Tennessee Cities Are Dominating The List of Emerging Tech Metros

The Volunteer State is home to two hot emerging tech markets, buoyed by the state's pro-business reputation and talent pipeline.

Tennessee is home to a number of emerging tech markets, with Nashville showing a 190 basis point decline in vacancy in the second quarter and Knoxville clocking in with a decline of 150 bps, according to an analysis from Moody’s Analytics CRE.

The firm’s David Caputo and Thomas LaSalvia note that overall, “emerging tech market office vacancy continued their excellent run of form in the second quarter and vastly outperformed established tech markets,” with emerging locations showing a decrease of an aggregate 20 basis points in Q2 while established ones increased by 20 bps. The national average increased by 30 points.  And among those emerging markets, cities in the Volunteer State were big standouts.

Nashville in particular “has much of what is needed to compete on the national stage,” Caputo and LaSalvia say. The city had some of the best overall office stats in the nation in Q2, with office vacancy decreasing by 190 basis points and asking rents increasing by 0.4%. The region is located in a low-cost-of-living state, and Nashville is “very much on the radar of skilled labor looking to move from more expensive coastal locations, as no state income tax and relatively low single and multifamily home prices continue to be attractive,” they write. Diversity is also a strength for the market, as 23% of tech workers in Nashville are people of color (comparatively, San Francisco is only 8%). And the city’s healthcare industry generated $84 billion in global revenue, making it a “magnet” to healthcare tech startups.

On the vacancy front, emerging markets Nashville and Knoxville were followed by Baltimore (-60 bps vacancy change), Atlanta (-50 bps change) and Lexington (-50 bps).

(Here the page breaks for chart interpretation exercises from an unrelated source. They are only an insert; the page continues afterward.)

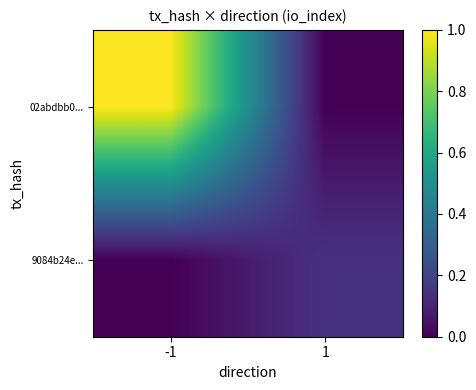

Which series changed the most between -1 and 1?

02abdbb0...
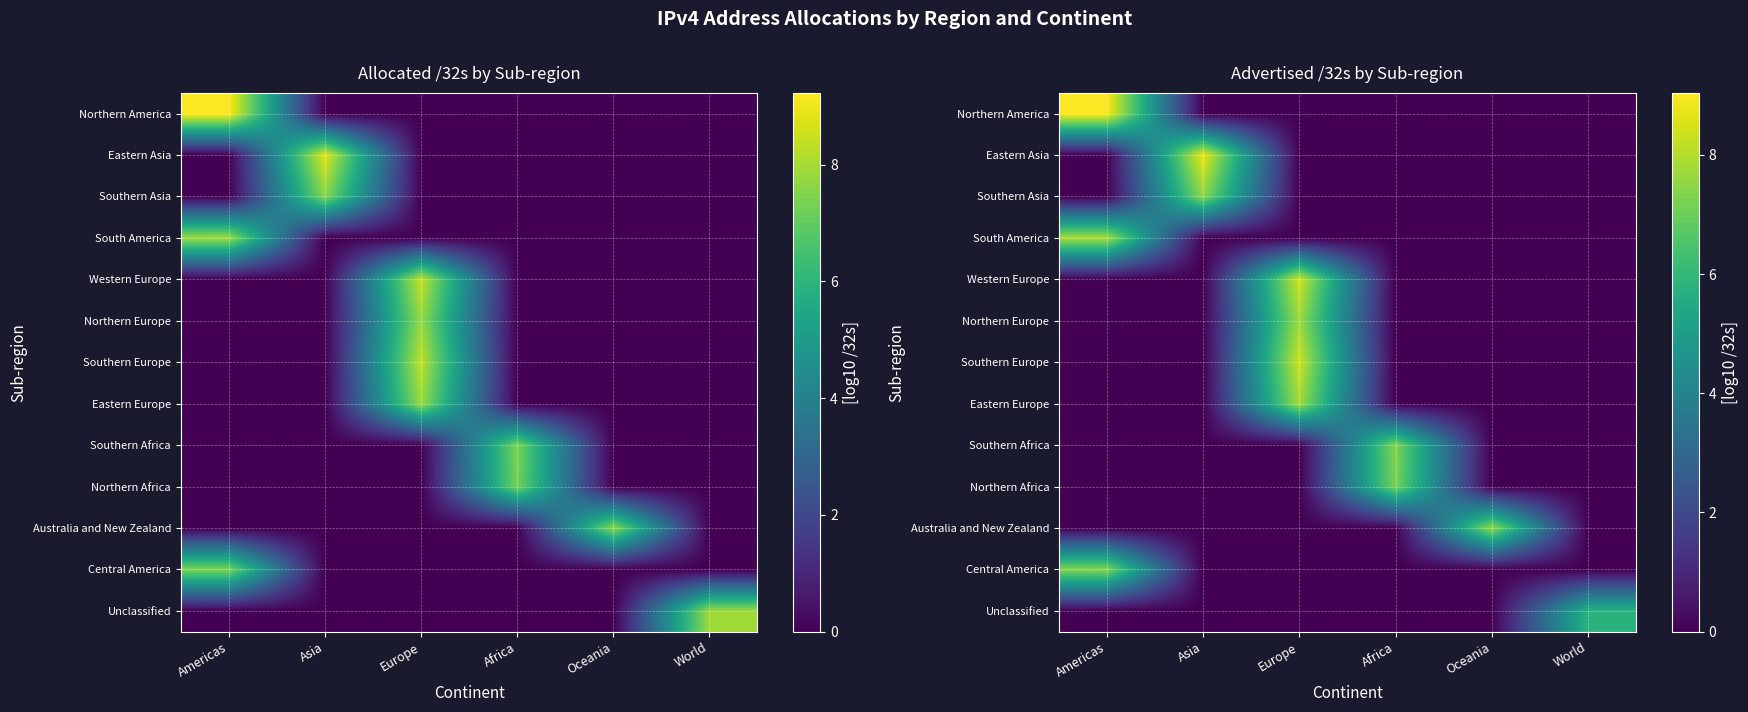

True or false: Northern America has a value of -6.1 at Oceania.

False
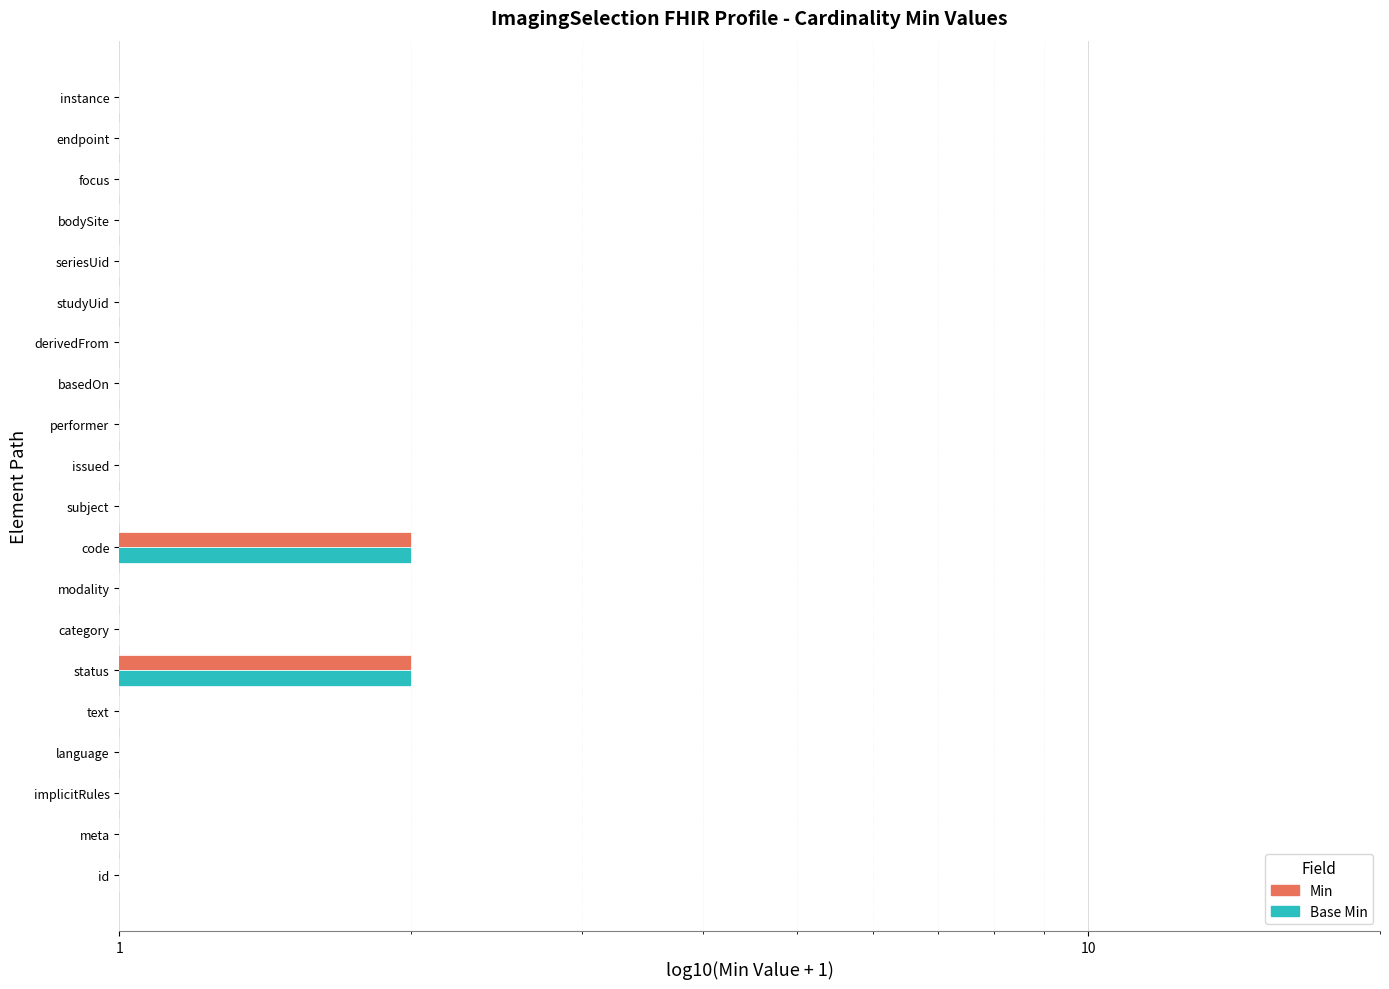

Is it true that Base Min equals 0 at modality?

False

Caputo and LaSalvia have engaged in extensive research on emerging tech markets in the aftermath of the pandemic: an analysis from the pair earlier this year found that “generally, a well-managed company in a great location understands the tug-of-war between efficiency gains from remaining in an established cluster and the increasing cost of business to stay there.”

“Concentrations of labor, intermediate input and information sharing are classic examples of efficiency gains when in an established market,” the pair said. “The high tenant demand tends to increase both rent levels and wages particularly in areas with limited buildable land. If costs overshadow benefits, firms will look elsewhere and likely land in cheaper spots, but with fewer benefits, particularly human capital or skill.”